* LISTED ENTRIES
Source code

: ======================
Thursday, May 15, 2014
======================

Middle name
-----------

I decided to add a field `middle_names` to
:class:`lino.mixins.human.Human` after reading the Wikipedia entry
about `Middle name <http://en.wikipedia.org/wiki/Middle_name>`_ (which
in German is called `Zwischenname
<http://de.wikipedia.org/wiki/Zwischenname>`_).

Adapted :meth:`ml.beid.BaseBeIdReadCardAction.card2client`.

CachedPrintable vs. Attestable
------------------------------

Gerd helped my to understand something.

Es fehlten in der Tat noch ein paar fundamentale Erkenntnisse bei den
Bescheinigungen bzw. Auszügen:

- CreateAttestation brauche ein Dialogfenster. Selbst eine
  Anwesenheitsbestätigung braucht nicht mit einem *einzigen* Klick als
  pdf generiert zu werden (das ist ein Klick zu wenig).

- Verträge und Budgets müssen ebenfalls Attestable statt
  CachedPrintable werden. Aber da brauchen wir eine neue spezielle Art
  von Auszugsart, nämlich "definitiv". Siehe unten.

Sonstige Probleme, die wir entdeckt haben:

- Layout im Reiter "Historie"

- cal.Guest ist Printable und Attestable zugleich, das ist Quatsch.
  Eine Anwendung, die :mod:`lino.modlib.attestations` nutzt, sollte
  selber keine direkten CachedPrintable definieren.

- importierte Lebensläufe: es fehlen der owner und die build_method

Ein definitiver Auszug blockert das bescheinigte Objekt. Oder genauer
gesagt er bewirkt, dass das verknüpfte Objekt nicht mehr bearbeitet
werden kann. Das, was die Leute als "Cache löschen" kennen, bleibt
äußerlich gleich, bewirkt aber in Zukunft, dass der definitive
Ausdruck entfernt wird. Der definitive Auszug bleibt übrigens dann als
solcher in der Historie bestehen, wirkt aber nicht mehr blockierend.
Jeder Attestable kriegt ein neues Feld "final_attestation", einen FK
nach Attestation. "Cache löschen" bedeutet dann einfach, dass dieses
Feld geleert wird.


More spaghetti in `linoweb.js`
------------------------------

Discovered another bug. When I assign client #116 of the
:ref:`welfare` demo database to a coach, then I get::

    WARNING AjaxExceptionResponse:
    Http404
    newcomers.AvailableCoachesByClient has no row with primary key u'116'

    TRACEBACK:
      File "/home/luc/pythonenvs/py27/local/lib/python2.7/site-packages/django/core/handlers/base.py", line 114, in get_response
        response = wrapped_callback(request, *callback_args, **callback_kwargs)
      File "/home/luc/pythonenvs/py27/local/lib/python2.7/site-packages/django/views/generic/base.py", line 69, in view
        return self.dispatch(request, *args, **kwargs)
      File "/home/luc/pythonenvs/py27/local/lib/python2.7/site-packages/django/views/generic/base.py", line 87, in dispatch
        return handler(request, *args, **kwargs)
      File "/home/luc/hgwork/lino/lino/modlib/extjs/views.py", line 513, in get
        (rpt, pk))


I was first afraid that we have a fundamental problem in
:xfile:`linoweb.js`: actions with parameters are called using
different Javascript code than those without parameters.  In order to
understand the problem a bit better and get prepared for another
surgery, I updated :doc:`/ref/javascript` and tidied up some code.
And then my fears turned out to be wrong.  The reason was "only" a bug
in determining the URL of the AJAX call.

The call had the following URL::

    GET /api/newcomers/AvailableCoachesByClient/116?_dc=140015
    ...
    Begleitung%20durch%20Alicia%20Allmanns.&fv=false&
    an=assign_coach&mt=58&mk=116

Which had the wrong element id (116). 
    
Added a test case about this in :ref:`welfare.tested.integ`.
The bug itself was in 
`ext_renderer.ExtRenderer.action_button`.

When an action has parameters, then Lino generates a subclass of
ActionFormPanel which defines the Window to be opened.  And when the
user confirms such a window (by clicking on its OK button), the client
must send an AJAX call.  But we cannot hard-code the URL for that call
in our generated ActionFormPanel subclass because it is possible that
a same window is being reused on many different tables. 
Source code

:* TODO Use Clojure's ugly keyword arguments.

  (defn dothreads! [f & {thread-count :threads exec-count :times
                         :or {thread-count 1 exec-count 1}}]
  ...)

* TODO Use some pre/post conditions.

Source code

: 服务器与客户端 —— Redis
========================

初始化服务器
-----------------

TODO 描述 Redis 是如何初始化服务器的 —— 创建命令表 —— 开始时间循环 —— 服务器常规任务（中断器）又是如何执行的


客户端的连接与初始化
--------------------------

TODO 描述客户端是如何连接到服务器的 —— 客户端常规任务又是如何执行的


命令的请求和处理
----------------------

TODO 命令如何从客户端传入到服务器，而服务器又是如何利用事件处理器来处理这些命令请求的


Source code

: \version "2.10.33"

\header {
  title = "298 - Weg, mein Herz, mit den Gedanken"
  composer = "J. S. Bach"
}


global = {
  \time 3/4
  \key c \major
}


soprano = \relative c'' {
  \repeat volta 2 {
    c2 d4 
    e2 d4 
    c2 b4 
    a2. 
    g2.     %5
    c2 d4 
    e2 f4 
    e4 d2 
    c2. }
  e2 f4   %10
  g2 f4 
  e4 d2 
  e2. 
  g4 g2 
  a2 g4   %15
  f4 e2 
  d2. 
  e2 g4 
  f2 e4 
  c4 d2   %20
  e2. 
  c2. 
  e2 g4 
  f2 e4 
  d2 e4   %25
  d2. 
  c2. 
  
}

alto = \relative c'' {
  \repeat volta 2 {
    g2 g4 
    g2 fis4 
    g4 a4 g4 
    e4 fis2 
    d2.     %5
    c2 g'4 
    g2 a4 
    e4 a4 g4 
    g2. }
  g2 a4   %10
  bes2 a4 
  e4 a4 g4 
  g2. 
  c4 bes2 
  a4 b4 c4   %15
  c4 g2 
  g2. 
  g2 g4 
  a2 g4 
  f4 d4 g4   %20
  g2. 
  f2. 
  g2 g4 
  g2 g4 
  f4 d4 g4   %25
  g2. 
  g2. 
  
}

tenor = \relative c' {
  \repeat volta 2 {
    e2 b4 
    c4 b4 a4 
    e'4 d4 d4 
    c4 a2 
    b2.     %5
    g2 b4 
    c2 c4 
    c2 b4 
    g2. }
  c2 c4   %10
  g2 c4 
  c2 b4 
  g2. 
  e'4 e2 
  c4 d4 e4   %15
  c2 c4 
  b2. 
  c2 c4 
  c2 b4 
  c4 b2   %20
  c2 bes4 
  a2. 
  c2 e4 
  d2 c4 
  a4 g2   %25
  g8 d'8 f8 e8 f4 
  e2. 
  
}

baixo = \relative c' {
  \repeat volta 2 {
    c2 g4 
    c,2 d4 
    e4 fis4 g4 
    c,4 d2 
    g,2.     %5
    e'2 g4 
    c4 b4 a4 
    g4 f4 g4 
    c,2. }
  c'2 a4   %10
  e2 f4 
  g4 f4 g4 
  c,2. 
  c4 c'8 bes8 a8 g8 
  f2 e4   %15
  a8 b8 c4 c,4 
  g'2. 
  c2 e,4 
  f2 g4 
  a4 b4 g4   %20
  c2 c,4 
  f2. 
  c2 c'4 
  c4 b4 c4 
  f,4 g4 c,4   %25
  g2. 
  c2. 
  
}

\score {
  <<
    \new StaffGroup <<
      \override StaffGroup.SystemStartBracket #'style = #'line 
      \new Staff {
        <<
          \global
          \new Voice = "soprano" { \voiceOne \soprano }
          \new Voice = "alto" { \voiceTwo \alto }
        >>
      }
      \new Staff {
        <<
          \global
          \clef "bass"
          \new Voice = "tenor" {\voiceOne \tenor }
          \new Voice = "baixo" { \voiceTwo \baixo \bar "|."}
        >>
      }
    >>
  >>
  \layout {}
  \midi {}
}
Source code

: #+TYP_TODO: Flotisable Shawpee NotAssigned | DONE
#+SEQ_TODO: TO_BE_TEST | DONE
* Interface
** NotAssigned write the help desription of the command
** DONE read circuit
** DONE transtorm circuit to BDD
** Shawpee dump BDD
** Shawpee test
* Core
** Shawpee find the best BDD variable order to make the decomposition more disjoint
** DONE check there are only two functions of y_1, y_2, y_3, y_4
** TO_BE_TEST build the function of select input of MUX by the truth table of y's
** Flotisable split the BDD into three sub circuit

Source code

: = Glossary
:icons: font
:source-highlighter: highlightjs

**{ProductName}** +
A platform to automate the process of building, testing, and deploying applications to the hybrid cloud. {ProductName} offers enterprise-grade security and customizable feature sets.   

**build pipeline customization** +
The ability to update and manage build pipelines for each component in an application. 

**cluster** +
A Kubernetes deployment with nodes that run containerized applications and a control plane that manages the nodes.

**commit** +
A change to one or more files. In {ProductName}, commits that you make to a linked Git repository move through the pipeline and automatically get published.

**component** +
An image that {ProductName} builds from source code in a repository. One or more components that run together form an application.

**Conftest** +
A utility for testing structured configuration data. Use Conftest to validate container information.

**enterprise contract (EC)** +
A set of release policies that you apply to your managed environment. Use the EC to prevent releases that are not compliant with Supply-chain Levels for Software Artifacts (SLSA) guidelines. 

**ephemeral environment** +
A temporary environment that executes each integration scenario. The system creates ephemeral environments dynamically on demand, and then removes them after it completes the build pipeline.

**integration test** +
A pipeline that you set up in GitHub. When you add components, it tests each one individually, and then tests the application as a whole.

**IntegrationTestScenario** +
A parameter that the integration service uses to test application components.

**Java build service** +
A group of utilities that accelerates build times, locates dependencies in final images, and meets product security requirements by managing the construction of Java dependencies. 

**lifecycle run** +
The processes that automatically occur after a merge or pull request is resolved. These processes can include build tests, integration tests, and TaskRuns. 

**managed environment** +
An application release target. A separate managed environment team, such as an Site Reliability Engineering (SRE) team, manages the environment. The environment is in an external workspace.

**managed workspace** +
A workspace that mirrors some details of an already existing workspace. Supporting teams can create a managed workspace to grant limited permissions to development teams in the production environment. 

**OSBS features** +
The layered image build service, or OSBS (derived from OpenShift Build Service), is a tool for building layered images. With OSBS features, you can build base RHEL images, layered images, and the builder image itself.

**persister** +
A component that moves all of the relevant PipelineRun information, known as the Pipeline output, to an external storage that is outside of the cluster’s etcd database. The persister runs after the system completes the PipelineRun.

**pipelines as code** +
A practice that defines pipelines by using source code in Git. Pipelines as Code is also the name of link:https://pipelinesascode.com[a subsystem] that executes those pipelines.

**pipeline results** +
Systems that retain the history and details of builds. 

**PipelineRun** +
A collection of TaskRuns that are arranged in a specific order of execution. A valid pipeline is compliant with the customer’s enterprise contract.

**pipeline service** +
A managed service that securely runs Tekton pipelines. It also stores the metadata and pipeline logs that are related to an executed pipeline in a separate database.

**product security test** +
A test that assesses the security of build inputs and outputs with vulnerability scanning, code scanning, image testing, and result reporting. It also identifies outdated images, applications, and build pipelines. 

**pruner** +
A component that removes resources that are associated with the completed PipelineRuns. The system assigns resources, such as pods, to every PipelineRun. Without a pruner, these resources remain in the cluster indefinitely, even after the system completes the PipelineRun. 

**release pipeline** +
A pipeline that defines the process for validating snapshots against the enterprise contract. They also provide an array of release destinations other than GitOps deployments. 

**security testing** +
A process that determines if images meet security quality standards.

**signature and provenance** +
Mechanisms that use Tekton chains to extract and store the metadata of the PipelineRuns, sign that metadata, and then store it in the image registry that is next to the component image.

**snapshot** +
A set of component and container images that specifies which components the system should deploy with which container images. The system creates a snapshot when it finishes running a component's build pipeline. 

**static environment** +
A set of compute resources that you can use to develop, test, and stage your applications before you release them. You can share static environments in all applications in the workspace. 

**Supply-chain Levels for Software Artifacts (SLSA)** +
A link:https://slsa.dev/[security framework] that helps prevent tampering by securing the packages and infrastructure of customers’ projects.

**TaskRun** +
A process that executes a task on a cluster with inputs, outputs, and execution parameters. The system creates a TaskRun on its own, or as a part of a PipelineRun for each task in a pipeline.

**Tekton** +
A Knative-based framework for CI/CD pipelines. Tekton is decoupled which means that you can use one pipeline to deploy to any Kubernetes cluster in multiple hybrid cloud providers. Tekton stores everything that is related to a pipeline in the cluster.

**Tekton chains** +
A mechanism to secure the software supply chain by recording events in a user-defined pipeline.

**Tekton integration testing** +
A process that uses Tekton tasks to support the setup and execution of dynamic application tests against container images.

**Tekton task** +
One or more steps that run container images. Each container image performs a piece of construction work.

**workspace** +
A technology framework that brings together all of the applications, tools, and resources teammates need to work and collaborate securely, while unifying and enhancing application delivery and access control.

* WORK REQUEST
Scan the lines above for "Eine Anwendung, die" and for "wrapped_callback(request, *callback_args, **callback_kwargs)". Repeat exactly the line holding each of them and every line in between.

* RESULT
  Eine Anwendung, die :mod:`lino.modlib.attestations` nutzt, sollte
  selber keine direkten CachedPrintable definieren.

- importierte Lebensläufe: es fehlen der owner und die build_method

Ein definitiver Auszug blockert das bescheinigte Objekt. Oder genauer
gesagt er bewirkt, dass das verknüpfte Objekt nicht mehr bearbeitet
werden kann. Das, was die Leute als "Cache löschen" kennen, bleibt
äußerlich gleich, bewirkt aber in Zukunft, dass der definitive
Ausdruck entfernt wird. Der definitive Auszug bleibt übrigens dann als
solcher in der Historie bestehen, wirkt aber nicht mehr blockierend.
Jeder Attestable kriegt ein neues Feld "final_attestation", einen FK
nach Attestation. "Cache löschen" bedeutet dann einfach, dass dieses
Feld geleert wird.


More spaghetti in `linoweb.js`
------------------------------

Discovered another bug. When I assign client #116 of the
:ref:`welfare` demo database to a coach, then I get::

    WARNING AjaxExceptionResponse:
    Http404
    newcomers.AvailableCoachesByClient has no row with primary key u'116'

    TRACEBACK:
      File "/home/luc/pythonenvs/py27/local/lib/python2.7/site-packages/django/core/handlers/base.py", line 114, in get_response
        response = wrapped_callback(request, *callback_args, **callback_kwargs)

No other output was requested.